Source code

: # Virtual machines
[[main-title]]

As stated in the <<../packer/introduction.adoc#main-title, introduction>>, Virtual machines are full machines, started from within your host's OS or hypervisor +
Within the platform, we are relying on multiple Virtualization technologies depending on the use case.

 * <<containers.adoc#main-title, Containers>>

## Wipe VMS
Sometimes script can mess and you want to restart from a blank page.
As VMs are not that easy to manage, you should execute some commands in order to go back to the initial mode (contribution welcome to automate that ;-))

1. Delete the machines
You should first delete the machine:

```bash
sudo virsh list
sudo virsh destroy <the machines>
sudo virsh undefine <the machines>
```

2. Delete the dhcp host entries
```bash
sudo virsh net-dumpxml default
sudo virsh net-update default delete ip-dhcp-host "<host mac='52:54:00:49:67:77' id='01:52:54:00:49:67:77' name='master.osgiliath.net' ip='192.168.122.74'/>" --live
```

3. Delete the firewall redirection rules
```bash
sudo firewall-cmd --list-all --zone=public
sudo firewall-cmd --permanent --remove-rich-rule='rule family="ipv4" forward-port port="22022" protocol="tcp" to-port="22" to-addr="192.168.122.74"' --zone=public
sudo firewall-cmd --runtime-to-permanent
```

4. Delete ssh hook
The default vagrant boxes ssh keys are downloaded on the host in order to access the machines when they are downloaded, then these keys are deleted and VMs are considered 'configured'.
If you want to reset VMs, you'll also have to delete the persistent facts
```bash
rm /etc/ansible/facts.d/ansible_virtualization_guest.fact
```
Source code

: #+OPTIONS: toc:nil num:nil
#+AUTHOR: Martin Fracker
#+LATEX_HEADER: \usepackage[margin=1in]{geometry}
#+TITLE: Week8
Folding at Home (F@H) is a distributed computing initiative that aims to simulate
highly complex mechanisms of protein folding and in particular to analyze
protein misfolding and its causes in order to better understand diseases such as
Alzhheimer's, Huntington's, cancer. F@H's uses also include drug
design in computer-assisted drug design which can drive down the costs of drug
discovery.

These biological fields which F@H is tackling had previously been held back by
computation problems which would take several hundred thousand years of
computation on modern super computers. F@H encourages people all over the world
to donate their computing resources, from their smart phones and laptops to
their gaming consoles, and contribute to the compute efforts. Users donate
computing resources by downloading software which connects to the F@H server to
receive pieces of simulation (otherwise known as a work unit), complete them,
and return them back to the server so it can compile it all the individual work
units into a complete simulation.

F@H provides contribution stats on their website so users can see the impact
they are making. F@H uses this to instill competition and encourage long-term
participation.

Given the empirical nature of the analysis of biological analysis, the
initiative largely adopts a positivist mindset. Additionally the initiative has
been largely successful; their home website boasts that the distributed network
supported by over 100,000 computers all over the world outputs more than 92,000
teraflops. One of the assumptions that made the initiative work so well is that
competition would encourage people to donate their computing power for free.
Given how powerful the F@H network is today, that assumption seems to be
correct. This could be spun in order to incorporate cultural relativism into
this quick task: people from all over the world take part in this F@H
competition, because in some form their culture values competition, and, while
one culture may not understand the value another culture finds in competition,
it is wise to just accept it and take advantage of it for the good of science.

********************

▶ **REQUIRED WORK**
Return exactly the lines above from the line that has "highly complex mechanisms" through the line that has "Alzhheimer's, Huntington's, cancer.", inclusive, and nothing else.

▶ **YOUR RESPONSE**
highly complex mechanisms of protein folding and in particular to analyze
protein misfolding and its causes in order to better understand diseases such as
Alzhheimer's, Huntington's, cancer. F@H's uses also include drug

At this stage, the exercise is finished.